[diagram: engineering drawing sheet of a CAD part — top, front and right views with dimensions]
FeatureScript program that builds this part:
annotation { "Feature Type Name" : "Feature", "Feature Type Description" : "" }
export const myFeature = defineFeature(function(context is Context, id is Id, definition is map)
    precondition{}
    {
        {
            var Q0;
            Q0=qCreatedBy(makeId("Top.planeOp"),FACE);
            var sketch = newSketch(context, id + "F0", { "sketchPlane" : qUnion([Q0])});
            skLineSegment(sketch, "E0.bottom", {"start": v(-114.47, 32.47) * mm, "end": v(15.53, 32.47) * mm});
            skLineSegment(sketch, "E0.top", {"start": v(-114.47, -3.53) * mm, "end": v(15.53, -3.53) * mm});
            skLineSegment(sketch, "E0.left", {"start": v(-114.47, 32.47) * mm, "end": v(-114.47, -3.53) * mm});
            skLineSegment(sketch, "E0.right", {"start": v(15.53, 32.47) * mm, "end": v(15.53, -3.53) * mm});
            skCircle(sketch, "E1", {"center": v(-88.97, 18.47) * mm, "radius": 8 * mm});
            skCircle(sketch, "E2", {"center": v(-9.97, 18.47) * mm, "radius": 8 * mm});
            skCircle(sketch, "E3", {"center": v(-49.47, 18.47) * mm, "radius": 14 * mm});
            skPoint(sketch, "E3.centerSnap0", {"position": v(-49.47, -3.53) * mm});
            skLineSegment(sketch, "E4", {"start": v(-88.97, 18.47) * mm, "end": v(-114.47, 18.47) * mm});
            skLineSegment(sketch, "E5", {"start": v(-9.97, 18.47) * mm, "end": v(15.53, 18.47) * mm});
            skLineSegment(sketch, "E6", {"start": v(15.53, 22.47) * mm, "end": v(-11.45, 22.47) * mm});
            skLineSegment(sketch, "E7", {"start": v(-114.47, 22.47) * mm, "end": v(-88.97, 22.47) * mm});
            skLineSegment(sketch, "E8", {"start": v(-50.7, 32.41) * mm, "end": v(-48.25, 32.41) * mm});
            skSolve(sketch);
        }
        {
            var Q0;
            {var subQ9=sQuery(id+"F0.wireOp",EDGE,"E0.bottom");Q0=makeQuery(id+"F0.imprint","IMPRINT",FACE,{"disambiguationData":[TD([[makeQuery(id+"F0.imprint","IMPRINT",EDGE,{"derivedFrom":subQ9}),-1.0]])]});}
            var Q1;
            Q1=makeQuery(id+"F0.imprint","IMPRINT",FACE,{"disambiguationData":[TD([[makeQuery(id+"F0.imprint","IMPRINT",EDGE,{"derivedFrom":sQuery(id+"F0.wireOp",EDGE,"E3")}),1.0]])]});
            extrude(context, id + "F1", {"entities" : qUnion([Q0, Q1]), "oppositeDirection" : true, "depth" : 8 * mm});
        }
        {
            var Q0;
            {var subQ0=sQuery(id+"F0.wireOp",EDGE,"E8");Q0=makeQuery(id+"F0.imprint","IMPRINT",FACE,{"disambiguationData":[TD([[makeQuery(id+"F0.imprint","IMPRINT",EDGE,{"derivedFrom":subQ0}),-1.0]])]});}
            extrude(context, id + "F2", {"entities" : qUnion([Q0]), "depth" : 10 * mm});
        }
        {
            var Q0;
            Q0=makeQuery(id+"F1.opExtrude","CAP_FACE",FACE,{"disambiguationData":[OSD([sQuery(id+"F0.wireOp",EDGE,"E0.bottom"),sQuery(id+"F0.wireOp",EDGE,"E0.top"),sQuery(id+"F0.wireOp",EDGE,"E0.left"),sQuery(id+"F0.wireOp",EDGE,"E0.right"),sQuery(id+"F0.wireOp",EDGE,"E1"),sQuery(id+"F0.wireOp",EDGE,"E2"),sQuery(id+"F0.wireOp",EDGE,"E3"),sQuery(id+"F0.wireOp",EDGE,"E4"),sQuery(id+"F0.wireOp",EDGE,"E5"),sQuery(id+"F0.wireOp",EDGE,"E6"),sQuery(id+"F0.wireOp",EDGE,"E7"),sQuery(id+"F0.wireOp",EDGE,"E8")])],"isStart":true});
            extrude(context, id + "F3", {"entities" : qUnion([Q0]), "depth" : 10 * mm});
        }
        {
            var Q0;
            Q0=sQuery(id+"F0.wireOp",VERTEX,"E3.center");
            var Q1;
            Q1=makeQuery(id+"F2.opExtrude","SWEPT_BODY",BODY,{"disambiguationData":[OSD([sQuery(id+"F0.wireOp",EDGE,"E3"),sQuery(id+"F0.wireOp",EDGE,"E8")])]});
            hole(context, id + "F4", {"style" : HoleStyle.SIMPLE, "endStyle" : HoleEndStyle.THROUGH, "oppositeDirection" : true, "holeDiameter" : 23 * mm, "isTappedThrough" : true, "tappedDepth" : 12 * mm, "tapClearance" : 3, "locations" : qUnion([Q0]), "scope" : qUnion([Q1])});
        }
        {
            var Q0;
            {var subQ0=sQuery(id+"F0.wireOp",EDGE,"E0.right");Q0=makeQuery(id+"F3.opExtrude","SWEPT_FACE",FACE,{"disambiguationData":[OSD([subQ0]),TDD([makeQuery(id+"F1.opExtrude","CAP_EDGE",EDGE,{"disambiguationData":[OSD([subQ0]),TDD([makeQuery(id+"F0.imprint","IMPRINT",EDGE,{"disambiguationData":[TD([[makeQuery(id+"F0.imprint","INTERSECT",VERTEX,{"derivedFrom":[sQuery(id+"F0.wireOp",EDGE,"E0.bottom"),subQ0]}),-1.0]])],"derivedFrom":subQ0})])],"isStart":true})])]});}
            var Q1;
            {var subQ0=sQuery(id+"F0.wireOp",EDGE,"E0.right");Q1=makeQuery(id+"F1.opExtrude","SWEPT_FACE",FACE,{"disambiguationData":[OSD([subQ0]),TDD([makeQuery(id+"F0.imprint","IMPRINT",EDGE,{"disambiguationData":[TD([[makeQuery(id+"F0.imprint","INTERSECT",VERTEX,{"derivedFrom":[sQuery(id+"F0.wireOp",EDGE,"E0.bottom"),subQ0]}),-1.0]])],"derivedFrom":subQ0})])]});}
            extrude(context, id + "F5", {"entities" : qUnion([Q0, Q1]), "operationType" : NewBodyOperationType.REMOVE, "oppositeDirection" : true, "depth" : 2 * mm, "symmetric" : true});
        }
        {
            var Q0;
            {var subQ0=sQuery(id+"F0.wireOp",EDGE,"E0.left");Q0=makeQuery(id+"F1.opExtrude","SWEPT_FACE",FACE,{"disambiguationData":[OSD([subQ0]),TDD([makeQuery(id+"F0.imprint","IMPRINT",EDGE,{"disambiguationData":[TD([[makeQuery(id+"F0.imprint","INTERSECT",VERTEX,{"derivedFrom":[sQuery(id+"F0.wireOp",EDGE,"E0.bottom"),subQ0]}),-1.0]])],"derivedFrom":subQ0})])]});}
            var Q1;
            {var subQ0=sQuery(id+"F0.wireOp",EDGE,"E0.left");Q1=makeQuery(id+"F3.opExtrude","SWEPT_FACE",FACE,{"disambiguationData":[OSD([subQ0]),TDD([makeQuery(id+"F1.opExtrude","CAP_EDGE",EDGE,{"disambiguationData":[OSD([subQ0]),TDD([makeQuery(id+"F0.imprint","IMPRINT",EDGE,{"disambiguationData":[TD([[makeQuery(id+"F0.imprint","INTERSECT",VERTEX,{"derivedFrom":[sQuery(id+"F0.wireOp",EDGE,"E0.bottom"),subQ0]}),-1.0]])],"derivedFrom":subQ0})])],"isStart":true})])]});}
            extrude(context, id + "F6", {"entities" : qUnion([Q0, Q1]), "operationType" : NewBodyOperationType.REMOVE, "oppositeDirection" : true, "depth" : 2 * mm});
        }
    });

### [Task instructions]
Can you quote every one of the items above verbatim, character for character?

### [Result]
[diagram: engineering drawing sheet of a CAD part — top, front and right views with dimensions]
FeatureScript program that builds this part:
annotation { "Feature Type Name" : "Feature", "Feature Type Description" : "" }
export const myFeature = defineFeature(function(context is Context, id is Id, definition is map)
    precondition{}
    {
        {
            var Q0;
            Q0=qCreatedBy(makeId("Top.planeOp"),FACE);
            var sketch = newSketch(context, id + "F0", { "sketchPlane" : qUnion([Q0])});
            skLineSegment(sketch, "E0.bottom", {"start": v(-114.47, 32.47) * mm, "end": v(15.53, 32.47) * mm});
            skLineSegment(sketch, "E0.top", {"start": v(-114.47, -3.53) * mm, "end": v(15.53, -3.53) * mm});
            skLineSegment(sketch, "E0.left", {"start": v(-114.47, 32.47) * mm, "end": v(-114.47, -3.53) * mm});
            skLineSegment(sketch, "E0.right", {"start": v(15.53, 32.47) * mm, "end": v(15.53, -3.53) * mm});
            skCircle(sketch, "E1", {"center": v(-88.97, 18.47) * mm, "radius": 8 * mm});
            skCircle(sketch, "E2", {"center": v(-9.97, 18.47) * mm, "radius": 8 * mm});
            skCircle(sketch, "E3", {"center": v(-49.47, 18.47) * mm, "radius": 14 * mm});
            skPoint(sketch, "E3.centerSnap0", {"position": v(-49.47, -3.53) * mm});
            skLineSegment(sketch, "E4", {"start": v(-88.97, 18.47) * mm, "end": v(-114.47, 18.47) * mm});
            skLineSegment(sketch, "E5", {"start": v(-9.97, 18.47) * mm, "end": v(15.53, 18.47) * mm});
            skLineSegment(sketch, "E6", {"start": v(15.53, 22.47) * mm, "end": v(-11.45, 22.47) * mm});
            skLineSegment(sketch, "E7", {"start": v(-114.47, 22.47) * mm, "end": v(-88.97, 22.47) * mm});
            skLineSegment(sketch, "E8", {"start": v(-50.7, 32.41) * mm, "end": v(-48.25, 32.41) * mm});
            skSolve(sketch);
        }
        {
            var Q0;
            {var subQ9=sQuery(id+"F0.wireOp",EDGE,"E0.bottom");Q0=makeQuery(id+"F0.imprint","IMPRINT",FACE,{"disambiguationData":[TD([[makeQuery(id+"F0.imprint","IMPRINT",EDGE,{"derivedFrom":subQ9}),-1.0]])]});}
            var Q1;
            Q1=makeQuery(id+"F0.imprint","IMPRINT",FACE,{"disambiguationData":[TD([[makeQuery(id+"F0.imprint","IMPRINT",EDGE,{"derivedFrom":sQuery(id+"F0.wireOp",EDGE,"E3")}),1.0]])]});
            extrude(context, id + "F1", {"entities" : qUnion([Q0, Q1]), "oppositeDirection" : true, "depth" : 8 * mm});
        }
        {
            var Q0;
            {var subQ0=sQuery(id+"F0.wireOp",EDGE,"E8");Q0=makeQuery(id+"F0.imprint","IMPRINT",FACE,{"disambiguationData":[TD([[makeQuery(id+"F0.imprint","IMPRINT",EDGE,{"derivedFrom":subQ0}),-1.0]])]});}
            extrude(context, id + "F2", {"entities" : qUnion([Q0]), "depth" : 10 * mm});
        }
        {
            var Q0;
            Q0=makeQuery(id+"F1.opExtrude","CAP_FACE",FACE,{"disambiguationData":[OSD([sQuery(id+"F0.wireOp",EDGE,"E0.bottom"),sQuery(id+"F0.wireOp",EDGE,"E0.top"),sQuery(id+"F0.wireOp",EDGE,"E0.left"),sQuery(id+"F0.wireOp",EDGE,"E0.right"),sQuery(id+"F0.wireOp",EDGE,"E1"),sQuery(id+"F0.wireOp",EDGE,"E2"),sQuery(id+"F0.wireOp",EDGE,"E3"),sQuery(id+"F0.wireOp",EDGE,"E4"),sQuery(id+"F0.wireOp",EDGE,"E5"),sQuery(id+"F0.wireOp",EDGE,"E6"),sQuery(id+"F0.wireOp",EDGE,"E7"),sQuery(id+"F0.wireOp",EDGE,"E8")])],"isStart":true});
            extrude(context, id + "F3", {"entities" : qUnion([Q0]), "depth" : 10 * mm});
        }
        {
            var Q0;
            Q0=sQuery(id+"F0.wireOp",VERTEX,"E3.center");
            var Q1;
            Q1=makeQuery(id+"F2.opExtrude","SWEPT_BODY",BODY,{"disambiguationData":[OSD([sQuery(id+"F0.wireOp",EDGE,"E3"),sQuery(id+"F0.wireOp",EDGE,"E8")])]});
            hole(context, id + "F4", {"style" : HoleStyle.SIMPLE, "endStyle" : HoleEndStyle.THROUGH, "oppositeDirection" : true, "holeDiameter" : 23 * mm, "isTappedThrough" : true, "tappedDepth" : 12 * mm, "tapClearance" : 3, "locations" : qUnion([Q0]), "scope" : qUnion([Q1])});
        }
        {
            var Q0;
            {var subQ0=sQuery(id+"F0.wireOp",EDGE,"E0.right");Q0=makeQuery(id+"F3.opExtrude","SWEPT_FACE",FACE,{"disambiguationData":[OSD([subQ0]),TDD([makeQuery(id+"F1.opExtrude","CAP_EDGE",EDGE,{"disambiguationData":[OSD([subQ0]),TDD([makeQuery(id+"F0.imprint","IMPRINT",EDGE,{"disambiguationData":[TD([[makeQuery(id+"F0.imprint","INTERSECT",VERTEX,{"derivedFrom":[sQuery(id+"F0.wireOp",EDGE,"E0.bottom"),subQ0]}),-1.0]])],"derivedFrom":subQ0})])],"isStart":true})])]});}
            var Q1;
            {var subQ0=sQuery(id+"F0.wireOp",EDGE,"E0.right");Q1=makeQuery(id+"F1.opExtrude","SWEPT_FACE",FACE,{"disambiguationData":[OSD([subQ0]),TDD([makeQuery(id+"F0.imprint","IMPRINT",EDGE,{"disambiguationData":[TD([[makeQuery(id+"F0.imprint","INTERSECT",VERTEX,{"derivedFrom":[sQuery(id+"F0.wireOp",EDGE,"E0.bottom"),subQ0]}),-1.0]])],"derivedFrom":subQ0})])]});}
            extrude(context, id + "F5", {"entities" : qUnion([Q0, Q1]), "operationType" : NewBodyOperationType.REMOVE, "oppositeDirection" : true, "depth" : 2 * mm, "symmetric" : true});
        }
        {
            var Q0;
            {var subQ0=sQuery(id+"F0.wireOp",EDGE,"E0.left");Q0=makeQuery(id+"F1.opExtrude","SWEPT_FACE",FACE,{"disambiguationData":[OSD([subQ0]),TDD([makeQuery(id+"F0.imprint","IMPRINT",EDGE,{"disambiguationData":[TD([[makeQuery(id+"F0.imprint","INTERSECT",VERTEX,{"derivedFrom":[sQuery(id+"F0.wireOp",EDGE,"E0.bottom"),subQ0]}),-1.0]])],"derivedFrom":subQ0})])]});}
            var Q1;
            {var subQ0=sQuery(id+"F0.wireOp",EDGE,"E0.left");Q1=makeQuery(id+"F3.opExtrude","SWEPT_FACE",FACE,{"disambiguationData":[OSD([subQ0]),TDD([makeQuery(id+"F1.opExtrude","CAP_EDGE",EDGE,{"disambiguationData":[OSD([subQ0]),TDD([makeQuery(id+"F0.imprint","IMPRINT",EDGE,{"disambiguationData":[TD([[makeQuery(id+"F0.imprint","INTERSECT",VERTEX,{"derivedFrom":[sQuery(id+"F0.wireOp",EDGE,"E0.bottom"),subQ0]}),-1.0]])],"derivedFrom":subQ0})])],"isStart":true})])]});}
            extrude(context, id + "F6", {"entities" : qUnion([Q0, Q1]), "operationType" : NewBodyOperationType.REMOVE, "oppositeDirection" : true, "depth" : 2 * mm});
        }
    });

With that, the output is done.